After Murray’s keynote, each honoree was introduced, and then awarded for service.
Humbled and stunned, Ren Finkelstein, a proponent of education and mental health, told the crowd she was not a million-dollar donor but shared that she practiced sustained persistence and committed patience for her causes, which included her role in the Rockland Mental Health Association, now New York Mental Health Association.
“Most of it was a passion,” she said, explaining her activism started around a kitchen table because she was parenting a child with mental illness at a time when the issue was a source of stigma and shame, and resources were limited. Finkelstein has also co-presided over NAMI (National Alliance on Mental Illness Rockland) until 2016, then became its full-time Board President and Executive Director.
Devyn Pupo, a senior at the Academy of the Holy Angels, was a child when she lost her father to 9/11 related illness. In 2022, in response to the murders of two NYPD detectives Jason Rivera and Wilbert Mora, she founded Hearts for Heroes. The activist organized more than 500 children in the religious education program at St. John Henry Newman parish in Tappan to create wooden heart keepsakes for the officers who worked with the fallen detectives.
Wearing her school uniform, Pupo accepted the award for Outstanding Youth in Philanthropy.
“My father died when I was in kindergarten,” she said to the hushed crowd. She thanked her mother, who was in the audience, for all the support she’s given.
In the humblest fashion, Esther Schulman, a longstanding figure in the nonprofit sector in Rockland County, began by saying, “I’m not accustomed to being in the limelight.”
Schulman was awarded “Outstanding Nonprofit and Fundraising Professional.”
And to Murray’s earlier points, that’s exactly who Schulman is: someone who has worked fastidiously and with unswerving dedication to help others, including in her most recent appointment as Outreach Director at Rockland’s Holocaust Museum and Center for Tolerance and Education. The honoree previously served as Director of Community & Donor Relations at Rockland Jewish Federation. During that time, she helped secure $1 million in donations for direct aid victims to the Oct. 7th attack on Israel. Prior to that, she spent 17 years as Manager of Philanthropy & Public Affairs at The Arc Rockland, which provides lifelong services for people with developmental and intellectual abilities.
Howard Goldin and Edward Frank shared the Outstanding Volunteer award. Both honorees have been recognized through the years for their contributions to the Veteran’s community. The pair co-founded S.T.E.P (Schools to End Poverty) in 2006, a 501c3 Foundation that seeks to end poverty through education. Since its founding, the organization has given more than $900,000 in funding and in-kind donations, including helping to build schools in Vietnam.
Notably, Goldin talked about his son Jason who died from second-hand exposure to Agent Orange. Goldin, a Vietnam veteran, sits on the Advisory Board for “Vietnam Memories, Stories Left at the Wall,” an interactive traveling museum.
Service to others is not about “me,” he said. “It’s about we.”

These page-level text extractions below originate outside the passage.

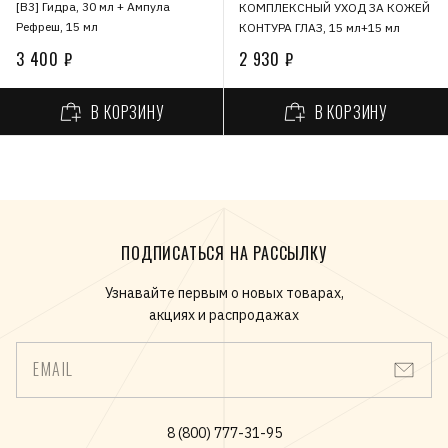
[В3] Гидра, 30 мл + Ампула
КОМПЛЕКСНЫЙ УХОД ЗА КОЖЕЙ
Рефреш, 15 мл
КОНТУРА ГЛАЗ, 15 мл+15 мл
3 400 ₽
2 930 ₽
В КОРЗИНУ
В КОРЗИНУ
ПОДПИСАТЬСЯ НА РАССЫЛКУ
Узнавайте первым о новых товарах,
акциях и распродажах
EMAIL
8 (800) 777-31-95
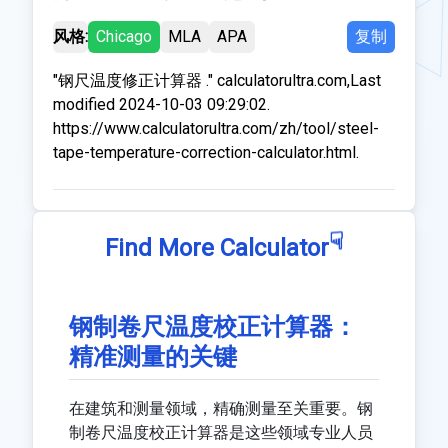
风格:
Chicago
MLA
APA
复制
"钢尺温度修正计算器 ." calculatorultra.com,Last
modified 2024-10-03 09:29:02.
https://www.calculatorultra.com/zh/tool/steel-
tape-temperature-correction-calculator.html.
☟
Find More Calculator
钢制卷尺温度校正计算器：
精准测量的关键
在建筑和测量领域，精确测量至关重要。钢
制卷尺温度校正计算器是这些领域专业人员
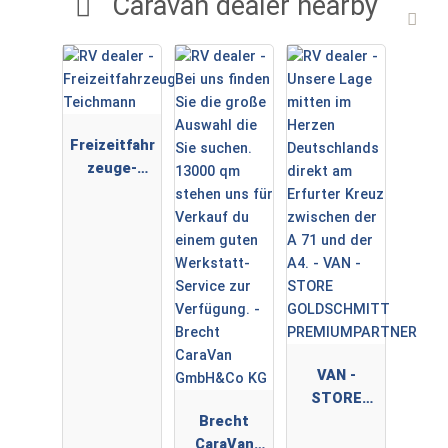
Caravan dealer nearby
Freizeitfahr
zeuge-
Teichmann
VAN -
STORE
Brecht
GOLDSCHMI
CaraVan
TT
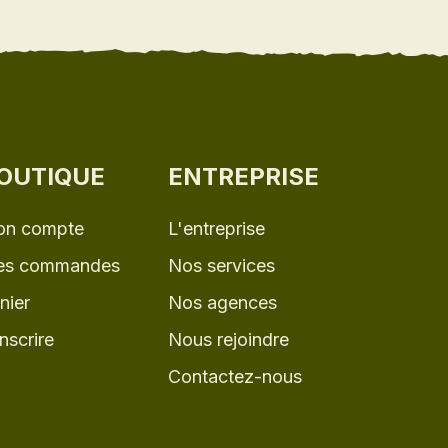
OUTIQUE
ENTREPRISE
n compte
L'entreprise
s commandes
Nos services
nier
Nos agences
inscrire
Nous rejoindre
Contactez-nous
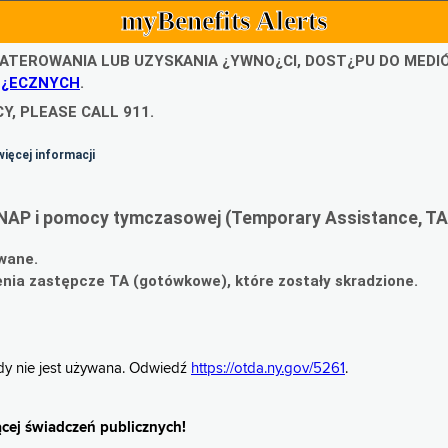
myBenefits Alerts
ATEROWANIA LUB UZYSKANIA ¿YWNO¿CI, DOST¿PU DO MED
O¿ECZNYCH
.
Y, PLEASE CALL 911.
więcej informacji
NAP i pomocy tymczasowej (Temporary Assistance, TA
wane.
ia zastępcze TA (gotówkowe), które zostały skradzione.
gdy nie jest używana. Odwiedź
https://otda.ny.gov/5261
.
cej świadczeń publicznych!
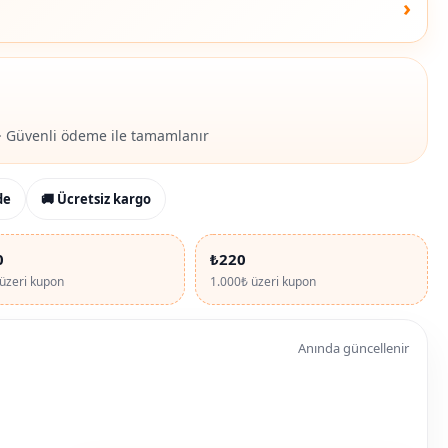
›
· Güvenli ödeme ile tamamlanır
de
🚚 Ücretsiz kargo
0
₺220
üzeri kupon
1.000₺ üzeri kupon
Anında güncellenir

Veoila, which provides water service to more than 500,000 in Rockland County, Orange, Westchester, Putnam, and Tioga counties, won the final award for Outstanding Corporate Leadership.
“As the regulated provider of drinking water to most of Rockland, we take very seriously our role in sustaining the exceptional quality of life that Rockland enjoys today,” said Bill Madden, who also served as Master of Ceremonies for the 24th Annual Philanthropy Day breakfast celebration. “But we also understand the importance of corporate citizenship and the need to support the communities where we do business.”
Over the last three years, Veolia has donated more than $900,000 in cash donations locally. In 2024, the organization will contribute $325,000 to 47 different organizations, he added.